Retail Theft and Shortage | MyPaperHub

Impact of shortage and the difference between Markdown and Shortage

Management of a retail supply chain is one of the key elements that a retailer should consider to get the right amount of products onto the shelves in a cost-effective manner. Retail merchandise shortage usually occurs due to erroneous bookkeeping, customer and employee theft and damage of the merchandise/inventory. In most cases, shortage reduces profits, raised prices, reduced wages, implements tighter security and placing more focus on loss prevention. All these activities attributed by shortage make retailers to operate at a higher cost. For instance, heightening security depends on the nature of the retail shop. Ensuring security can lead to extra costs of hiring uniformed security guards and experienced bookkeepers to monitor stock in and stock outs. Besides the retail operating at a higher cost, heightening security can also lead to mistrust between employees and management (Dunne, Lusch & Carver, 2013).

The issue of shortage also leads to reduced wages. Usually, retailers pay their employees lesser amounts during product shortage period because they are operating at reduced profits. Offering low salaries and holding the line on wage increases makes it more difficult for retailers to retain high-quality employees. Additionally, a report by the National Supermarket Research Group, retailers operates in low-profit margins to remain competitive during the shortage period, and the reduced profits have adverse effects on the full business operability (Horan, 1997).

The main difference between markdown and shortage is that markdowns are used to push sales of particular merchandise at a price lower than the marked price, while shortage is used to identify inventories or merchandise that a retailer records as being on the shelf but it’s not actually on hand or it has been damaged.

About Customer profiling and have retailers crossed the line?

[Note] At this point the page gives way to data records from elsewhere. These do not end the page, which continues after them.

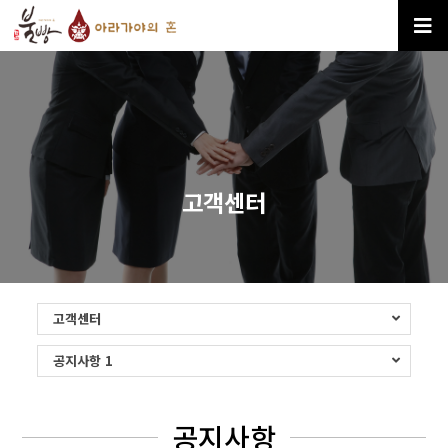
고객센터
고객센터
공지사항 1
공지사항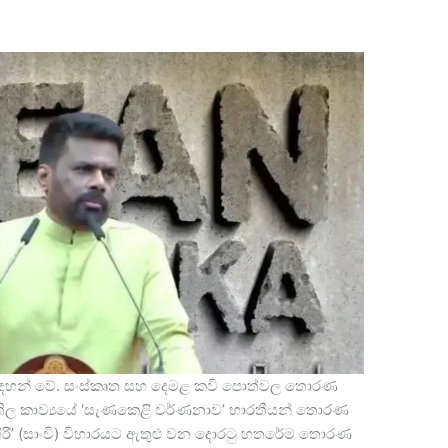
සඳහන් වේ. සංස්කෘත සහ දෙමළ කවි පොත්වල තොරණ
ත්තිල කාව්‍යයේ ‘සැණකෙළි වර්ණනාව’ භාරතීයන් තොරණ
 ගිරි’ (සාංචි) විහාරයට ඇතුළු වන දොරටු හතරේම තොරණ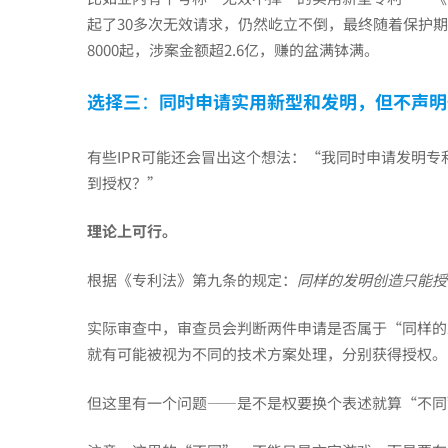
起了30多次无效请求，仍然屹立不倒，最终随着保护
8000起，涉案金额超2.6亿，赚的盆满钵满。
选择三
：
同时申请实用新型和发明，但不声明
有些IPR可能还会冒出这个想法：“我同时申请发明专
到授权？”
理论上可行。
根据《专利法》第九条的规定：
同样的发明创造只能授
实际审查中，审查员会判断两件申请是否属于“同样的
就有可能被视为不同的技术方案处理，分别获得授权。
但这里有一个问题——是不是权要换个表述就算“不同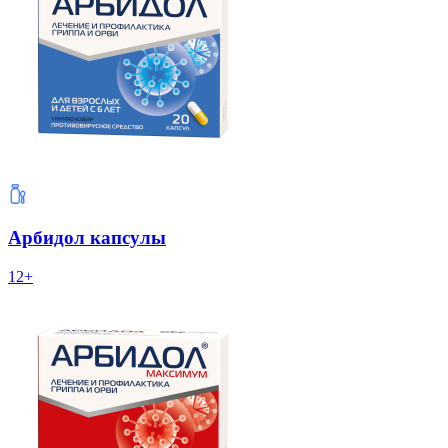
Арбидол капсулы
12+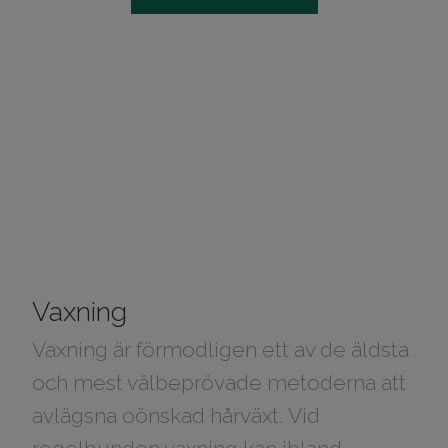
Vaxning
Vaxning är förmodligen ett av de äldsta
och mest välbeprövade metoderna att
avlägsna oönskad hårväxt. Vid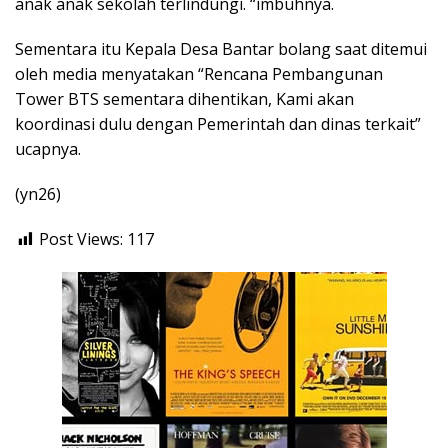
anak anak sekolah terlindungi. “imbuhnya.
Sementara itu Kepala Desa Bantar bolang saat ditemui
oleh media menyatakan “Rencana Pembangunan
Tower BTS sementara dihentikan, Kami akan
koordinasi dulu dengan Pemerintah dan dinas terkait”
ucapnya.
(yn26)
Post Views:
117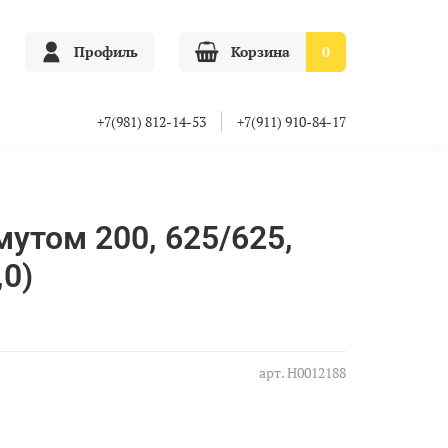
Профиль
Корзина
0
+7(981) 812-14-53
+7(911) 910-84-17
мутом 200, 625/625,
,0)
арт.
Н0012188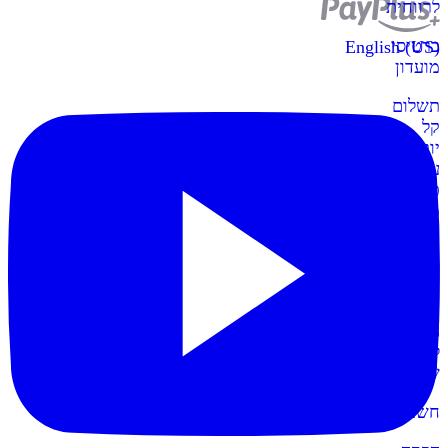
לרווחית
כרטיסי
English (US)
מועדון
תשלום
קל
יותר
עם
כרטיסי
מועדון
קופות
POS
חדש
הקופות
החדשות
לעסק
שלכם
חשבונית+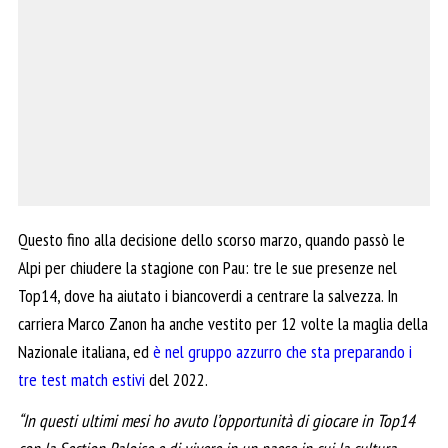
Questo fino alla decisione dello scorso marzo, quando passò le
Alpi per chiudere la stagione con Pau: tre le sue presenze nel
Top14, dove ha aiutato i biancoverdi a centrare la salvezza. In
carriera Marco Zanon ha anche vestito per 12 volte la maglia della
Nazionale italiana, ed
è nel gruppo azzurro che sta preparando i
tre test match estivi
del 2022.
“In questi ultimi mesi ho avuto l’opportunità di giocare in Top14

Today, most retailers have become more aggressive in loss prevention strategies, which aim at taking no chances in restricting suspicious customers, even if it means intercepting innocent individuals. The move by these stores has done much worse than good. Most customers who are intercepted at a particular store feel intimidated and swear not to shop at the warehouse again. Customer profiling has also raised racial concerns. Most African Americans and Latinos feel that they are being denied the right to shop at their preferable stores. Most victimized African Americans and Latinos suspected of profiling are cleared by police without charges due to lack of evidence. According to Goodman (2013), none of the client profiling accusations brought forward was accused of any crime by the police.

Impact of employee theft

Most retailers use the black listing as a way of keeping employees from stealing merchandise. Although some employees might be legally responsible for stealing merchandise, some the employees will confess to theft crimes without understanding the impact of their confession.  However, it’s advisable for companies and retailers to ensure their employee's details are scanned and verified to ensure they have good morals and don’t have a previous theft record. According to Clifford & Silver-Greenberg, 2013), beyond scanning employees, some retailers victimize their employees even when they have done nothing wrong. Blacklisting won’t solve the problem as employees might not give valid information during employment. However, Singh (2011), argue that retailers should instead plan for reduction. Retailers should minimize vendor theft and employee theft by planning purchase, planning for cost reductions through involving markdowns. Additionally, cases of employee theft should be provable and justifiable. Relying on an employee history of work and behavior might not help that much. Employees should be taught on accountability and judge them according to where they go wrong (Horan, 1997).